The Bradford assay (also known as the coomassie assay) is very similar in principle to the Pierce 660 assay, except that its dye is known. This assay utilizes the spectroscopic shift of coomassie brilliant blue G-250 under different pH conditions to quantify the amount of protein that it is bound to. At neutral pH, the coomassie dye absorbs at 465 nm, shifting once it binds to a protein. The high amount of localized amine groups on a protein’s surface causes the coomassie dye to respond as if it was a more acidic environment, inducing its spectral shift to 595 nm. The blank absorbance at 465 nm is then subtracted from the absorbance at 595 nm to yield a corrected absorbance that is compatible with the typical standard curve quantitative seen in the pierce 660 assay. Much like the pierce 660 assay, the effective range of the Bradford assay is between 25 and 2000 ug/mL. Due to the pH sensitive nature of the dye, the Bradford assay should be avoided with protein samples at highly acidic or basic conditions.

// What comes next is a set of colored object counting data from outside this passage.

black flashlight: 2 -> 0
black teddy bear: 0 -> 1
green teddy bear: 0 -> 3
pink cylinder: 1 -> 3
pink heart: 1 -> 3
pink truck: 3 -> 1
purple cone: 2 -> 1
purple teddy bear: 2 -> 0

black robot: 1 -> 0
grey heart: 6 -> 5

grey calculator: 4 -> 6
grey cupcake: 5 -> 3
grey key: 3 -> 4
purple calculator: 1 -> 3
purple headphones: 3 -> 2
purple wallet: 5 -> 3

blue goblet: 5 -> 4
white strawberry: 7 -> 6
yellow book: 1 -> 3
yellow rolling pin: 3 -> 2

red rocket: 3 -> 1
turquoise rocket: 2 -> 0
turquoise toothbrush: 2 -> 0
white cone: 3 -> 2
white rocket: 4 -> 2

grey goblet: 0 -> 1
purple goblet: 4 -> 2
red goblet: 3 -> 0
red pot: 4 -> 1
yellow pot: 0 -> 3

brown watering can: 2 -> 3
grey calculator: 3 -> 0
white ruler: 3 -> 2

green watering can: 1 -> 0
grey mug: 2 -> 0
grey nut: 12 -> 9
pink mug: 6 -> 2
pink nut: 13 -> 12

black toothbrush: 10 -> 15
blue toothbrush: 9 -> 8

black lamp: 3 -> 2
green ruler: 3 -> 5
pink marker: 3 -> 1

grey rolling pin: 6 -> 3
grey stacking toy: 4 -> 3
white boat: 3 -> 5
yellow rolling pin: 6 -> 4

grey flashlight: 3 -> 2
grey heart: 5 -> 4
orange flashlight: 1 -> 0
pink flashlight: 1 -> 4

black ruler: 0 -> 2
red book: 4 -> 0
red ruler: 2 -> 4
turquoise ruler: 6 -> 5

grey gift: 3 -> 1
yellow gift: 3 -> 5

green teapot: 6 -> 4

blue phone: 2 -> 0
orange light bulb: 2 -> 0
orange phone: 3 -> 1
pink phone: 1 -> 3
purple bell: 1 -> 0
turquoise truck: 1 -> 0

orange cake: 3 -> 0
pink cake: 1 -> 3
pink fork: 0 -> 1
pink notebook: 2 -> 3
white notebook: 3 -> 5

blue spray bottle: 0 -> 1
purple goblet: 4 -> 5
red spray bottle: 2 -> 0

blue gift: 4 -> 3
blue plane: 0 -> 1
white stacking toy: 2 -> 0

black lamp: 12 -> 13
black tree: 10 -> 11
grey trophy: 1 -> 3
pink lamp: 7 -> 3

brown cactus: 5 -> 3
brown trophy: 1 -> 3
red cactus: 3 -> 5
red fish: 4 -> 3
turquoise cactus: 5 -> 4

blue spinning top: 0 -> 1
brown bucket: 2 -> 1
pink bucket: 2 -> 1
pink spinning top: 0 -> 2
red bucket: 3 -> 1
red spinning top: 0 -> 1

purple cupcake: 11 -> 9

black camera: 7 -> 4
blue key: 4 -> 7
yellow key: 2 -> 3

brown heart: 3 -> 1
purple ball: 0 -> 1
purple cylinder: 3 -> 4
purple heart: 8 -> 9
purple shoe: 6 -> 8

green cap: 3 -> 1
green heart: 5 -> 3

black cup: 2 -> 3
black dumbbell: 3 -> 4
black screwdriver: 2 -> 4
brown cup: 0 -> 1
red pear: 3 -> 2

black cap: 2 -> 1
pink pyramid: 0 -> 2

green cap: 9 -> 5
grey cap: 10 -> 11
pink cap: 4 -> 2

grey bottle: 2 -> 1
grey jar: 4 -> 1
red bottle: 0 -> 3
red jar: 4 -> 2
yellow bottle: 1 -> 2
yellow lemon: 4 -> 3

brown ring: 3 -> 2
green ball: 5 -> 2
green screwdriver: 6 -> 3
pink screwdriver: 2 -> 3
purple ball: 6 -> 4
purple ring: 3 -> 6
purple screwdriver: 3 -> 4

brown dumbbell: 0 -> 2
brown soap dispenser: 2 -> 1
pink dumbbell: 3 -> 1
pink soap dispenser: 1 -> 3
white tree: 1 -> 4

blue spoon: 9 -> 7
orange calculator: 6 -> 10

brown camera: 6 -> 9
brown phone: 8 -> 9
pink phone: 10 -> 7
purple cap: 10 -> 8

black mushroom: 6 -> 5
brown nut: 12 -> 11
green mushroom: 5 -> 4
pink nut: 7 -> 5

Additionally, the dye-protein complex is disrupted in the presence of any detergents, so these should be avoided as well.

 

Bicinchoninic Acid Assay

The bichinoic acid (BCA) assay, a modification of the widely-used Lowry assay, utilizes the color shift of the bicinchoninic acid-copper complex with protein in solution to relate the absorbance of this final complex with the amount of protein in solution. The BCA working reagent contains bicinchoninic acid, sodium carbonate, sodium bicarbonate, sodium tartrate, and copper(II) sulfate pentahydrate. When this solution is first mixed, the bicinchoninic acid and copper(II)sulfate pentahydrate form a complex that can then interact with proteins when the working reagent is added. The absorbance of the BCA-Cu complex is shifted to a wavelength of 562 nm by the amino acid side chains tyrosine, tryptophan, and cysteine. BCA assay samples are incubated at 40℃ in order to assist in the formation of peptide bonds to the BCA-Cu complex, which increases the sensitivity of the assay while reducing protein to protein variation. Much like the pierce 660 and Bradford assays, a standard curve must first be constructed before the protein concentration can be determined. The BCA assay should be avoided with any samples that contain reducing agents, as these can disrupt the BCA-Cu complex. Strong acids and bases should also be avoided, as these can also damage the BCA-Cu complex. Additionally, the BCA assay has no true endpoint, so samples must be read within an hour after incubation for accurate results.